Chapter 4
He took a step forward that ate up the space between them and breathed her in deep. There was no denying it now; he would remember that delicate floral scent, breathing it in as he curved over her until he was in his grave.
Stella.
Wearing the guise of another person, same as he was, hidden by magic. Surely for some good cause and not just to torture him.
Surely.
Her eyes read the new knowledge in his. “Shhh. Please. People are watching.”
She was right, more guests had come in the interim, the room was filling up, and the orchestra was playing slightly louder to fight the ambient sound. Zach’s mouth went dry as he suddenly felt scared not of discovering her, but of losing her again. “Why on earth are you here?”
“Because.” She casually turned back toward the taxidermied beasts and he followed her example. “I need your help.”
“You lost my number and forgot where I lived?” Zach murmured. “How inconvenient.”
She flashed him a look. “Let me rephrase: I need your help here.
Tonight. And I can’t explain why, so don’t ask—it’s a pack thing.”
Stella was a member of the Starry Sky pack—the same pack that’d killed almost all the Wind Racers in existence, leaving just himself and his brother alive. As such, he should’ve hated her on instinct, as his brother did… but he couldn’t.
How could he hate her when he couldn’t get her out of his head?
His pride was still injured though. “You think you can ignore me for months—”
She softly sighed. “I only ignored the one text.” So she had gotten it, after all.
Her words felt like a punch in the stomach—because up until now he could pretend there was a chance that it’d gone astray somehow, or that she’d lost her phone—something, anything, as a reason to ignore him, rather than it being a deliberate choice.
He knew they weren’t mates, but...“I thought we were friends,” he said, and dared to look at her, catching her and closing her eyes, as if in pain.
“We were, for a time. In a way,” she whispered, before opening her eyes to look at him again. “But I can’t truly be your friend, Zach. It’s not in my nature.”
“I don’t believe that,” he said, with the Beast’s gruff voice.
“It doesn’t matter what you believe,” she said, turning slightly toward him again. “Because it’s the truth.”
Zach saw Austin approaching and wasn’t able to warn the other man away with his eyes. “It looked like you were blowing this, brother, so,” he whispered with a warm smile as he came up, angling in to introduce himself to Stella with his hand out. “Giancarlo.”
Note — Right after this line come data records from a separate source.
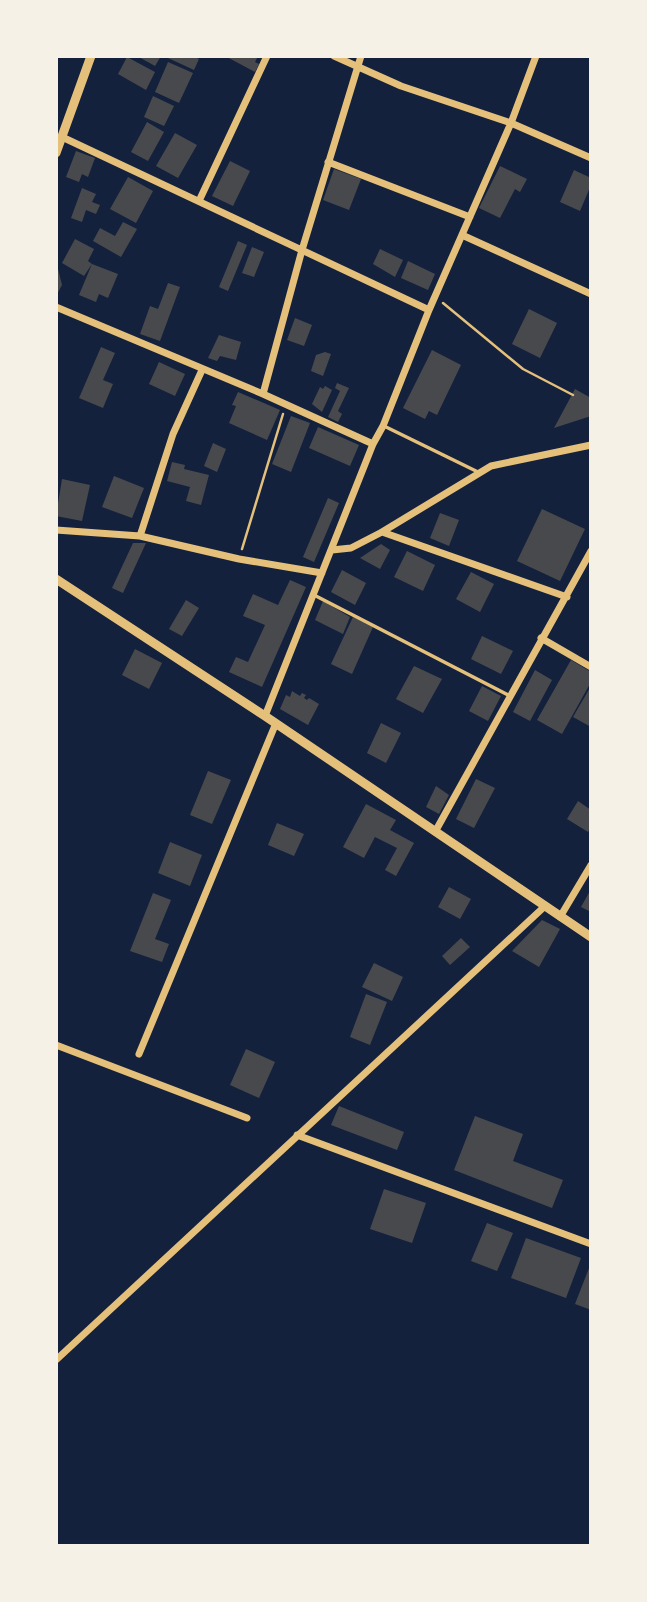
<svg xmlns="http://www.w3.org/2000/svg" width="647" height="1602" font-family="Overpass,sans-serif">
<style>
.building{fill:#48494c}
.lines{fill:none;stroke-linecap:round;stroke-linejoin:round}
.path{stroke:#e5c07b;stroke-width:2.5}
.service{stroke:#e5c07b;stroke-width:3.5}
.minor{stroke:#e5c07b;stroke-width:7}
.tertiary{stroke:#e5c07b;stroke-width:9}
</style>
<rect width="100%" height="100%" fill="#14213d"/>
<path class="building" d="M137 56H161L155 66Z
M169 56H193L199 59 194 70 168 58Z
M225 56H258L255 62 259 64 255 72Z
M127 57 155 72 146 90 118 74Z
M168 62 193 73 179 103 155 92Z
M153 96 174 106 164 126 144 117Z
M147 122 164 132 148 161 131 152Z
M175 133 197 145 178 178 156 166Z
M76 151 95 158 88 177 82 174 79 182 66 177Z
M230 161 250 171 233 206 212 196Z
M500 166 527 179 520 192 515 189 500 218 479 208Z
M334 169 361 179 349 210 323 200Z
M574 170 591 178V185L580 211 560 202Z
M128 177 153 191 136 223 110 209Z
M82 188 96 194 92 202 100 205 96 214 86 210 82 222 71 218Z
M123 222 137 229 121 257 93 241 100 228 115 236Z
M75 239 94 249 88 261 92 264 84 276 62 263Z
M238 241 247 245 228 291 219 287Z
M252 247 264 252 254 277 242 273Z
M380 249 403 260 395 277 373 264Z
M408 261 435 274 428 290 401 278Z
M92 264 118 274 108 298 99 294 96 302 79 295Z
M57 265 62 285 56 296V266Z
M168 283 180 287 160 341 140 334 150 306 158 309Z
M529 309 557 323 540 358 512 344Z
M295 318 312 325 304 346 287 340Z
M219 335 241 342 236 360 220 356 217 361 208 358Z
M101 347 115 353 103 380 113 384 103 408 79 398Z
M432 350 461 365 437 415 429 411 425 419 403 408Z
M325 352 331 354 323 376 311 371 316 355Z
M159 362 185 374 175 396 149 384Z
M337 383 349 388 338 411 342 414 338 422 328 417 340 391 335 388Z
M325 386 332 390 322 412 312 404 320 387 323 389Z
M575 389 591 398V416L554 428Z
M238 392 280 410 267 440 229 423 236 406 232 405Z
M291 416 310 423 291 472 272 464Z
M318 427 359 445 350 466 309 448Z
M213 443 226 449 217 472 204 466Z
M172 462 185 465 184 469 209 475 201 505 186 501 190 487 167 481Z
M114 476 144 488 132 518 102 507Z
M62 479 90 485 82 521 56 516Z
M328 498 339 503 314 562 303 557Z
M542 509 585 529 560 581 517 561Z
M440 513 459 520 449 546 430 538Z
M133 543H146L123 593 112 588Z
M381 544 390 550 380 569 360 558Z
M407 551 435 565 423 591 394 577Z
M342 570 366 583 355 605 331 592Z
M471 572 494 584 480 612 456 599Z
M290 580 306 587 262 687 229 672 236 657 248 662 265 625 243 616 253 594 278 605Z
M186 600 199 608 182 636 169 629Z
M323 601 350 617 343 634 315 620Z
M353 617 373 627 352 674 331 664Z
M482 636 513 651 501 674 471 659Z
M135 649 162 663 149 689 122 675Z
M571 660 591 672V682L562 734 537 720Z
M414 666 442 679 423 713 396 699Z
M535 670 552 680 530 721 513 712Z
M482 686 501 696 488 721 469 711Z
M591 686V727L573 717Z
M292 691 300 696 302 693 306 695 304 698 307 700 309 698 319 704 308 725 280 709 286 695 290 697Z
M381 723 401 733 386 763 367 753Z
M208 771 231 780 212 824 190 815Z
M476 779 495 788 474 828 456 819Z
M436 786 449 795 439 814 426 807Z
M578 801 591 810V827L588 832 567 819Z
M366 804 396 820 390 830 414 843 396 876 385 870 397 848 375 837 364 858 343 847Z
M277 823 304 834 294 856 268 845Z
M170 842 202 855 190 886 158 873Z
M449 887 471 899 460 919 438 907Z
M591 889V912L581 907Z
M153 893 171 900 155 939 169 944 162 962 130 951Z
M542 920 560 929 539 967 512 951Z
M461 938 470 947 450 965 442 956Z
M374 963 403 977 392 1001 362 987Z
M366 994 387 1002 370 1045 350 1037Z
M246 1049 275 1062 259 1098 230 1085Z
M339 1106 404 1132 397 1150 331 1125Z
M475 1116 523 1134 513 1161 563 1180 552 1208 454 1170Z
M384 1189 426 1203 412 1243 370 1229Z
M487 1223 513 1233 497 1271 471 1261Z
M526 1238 581 1258 566 1298 511 1278Z
M591 1263V1310L575 1304Z"/>
<g class="lines">
<path class="path" d="M443 303 523 369 573 395
M242 549 283 414"/>
<path class="service" d="M384 426 478 472
M314 595 510 696"/>
<path class="minor" d="M334 56 401 86 511 123 591 158
M62 137 429 310
M328 162 470 217
M199 201 267 56
M462 235 591 294
M56 307 263 394 373 444
M263 394 302 250 361 56
M56 530 140 536 239 559 322 573
M382 532 567 597
M140 536 173 434 202 370
M332 550 351 548 382 532 491 466 591 445
M541 638 591 667
M265 716 373 444 383 426 429 310 511 123 536 56
M435 832 591 551
M560 917 591 865
M56 1045 247 1118
M139 1054 276 723
M297 1135 591 1244
M56 1360 544 907"/>
<path class="tertiary" d="M56 153 91 56
M56 579 265 716 591 937"/>
</g>
<rect width="647" height="1602" fill="none" stroke="#f6f1e7" stroke-width="116"/>
</svg>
“Really?” Stella asked, knowing full well who he was. She didn’t take his hand, and he squinted at her. Zach watched Austin’s nostrils flare and put out a hand to hold his brother back.
“What the fuck are you doing here, Starry Sky? And why shouldn’t I fold you up like a paper airplane and toss you in there with the bison?” Austin demanded, leaning into Zach’s outstretched arm.
Stella pouted up at him. “Nice to see you again too, Austin.” “I thought we were done with her,” Austin hissed with emphasis.
“I helped save your friend—” she complained.
“Oh, don’t pretend it was ever altruistic. You just liked killing Hunters,” Austin whispered.
“Well, who doesn’t?” Stella said, laughing loud enough for it to carry, flipping her hair back and taking the final sip of her champagne.
Actions, Zach realized, that were not for him, nor his brother, but for the crowd.
She did have an agenda of her own here, after all.
He sank into himself and swallowed. “Exactly what is it that you need from me?”
Her attention focused back on him and for the briefest of moments, all of the rest of his concerns disappeared. They were no longer in a crowded room full of people he mostly hated, fighting because they didn’t know how else to talk. For one bright second, it was just him and her, and it didn’t matter that they were wearing magic, because they both knew the hearts that beat beneath it.
Her red lips twisted to the side, then frowned, breaking the bubble he wished they could stay in. “You’re not going to like it.” “Try me,” he suggested, encouraging her.